What the task asks – Scan the data beneath this task and copy each line that includes "APERTURE".

[Circuit design text data]
###

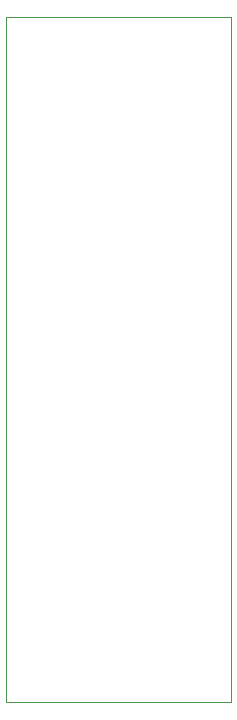
<source format=gbr>
%TF.GenerationSoftware,KiCad,Pcbnew,(5.1.6-0-10_14)*%
%TF.CreationDate,2021-01-01T01:40:26+01:00*%
%TF.ProjectId,flash,666c6173-682e-46b6-9963-61645f706362,rev?*%
%TF.SameCoordinates,Original*%
%TF.FileFunction,Profile,NP*%
%FSLAX46Y46*%
G04 Gerber Fmt 4.6, Leading zero omitted, Abs format (unit mm)*
G04 Created by KiCad (PCBNEW (5.1.6-0-10_14)) date 2021-01-01 01:40:26*
%MOMM*%
%LPD*%
G01*
G04 APERTURE LIST*
%TA.AperFunction,Profile*%
%ADD10C,0.100000*%
%TD*%
G04 APERTURE END LIST*
D10*
X31000000Y-12000000D02*
X12000000Y-12000000D01*
X31000000Y-70000000D02*
X31000000Y-12000000D01*
X12000000Y-70000000D02*
X31000000Y-70000000D01*
X12000000Y-69000000D02*
X12000000Y-70000000D01*
X12000000Y-12000000D02*
X12000000Y-69000000D01*
M02*

</source>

###

Written solution –
G04 APERTURE LIST*
G04 APERTURE END LIST*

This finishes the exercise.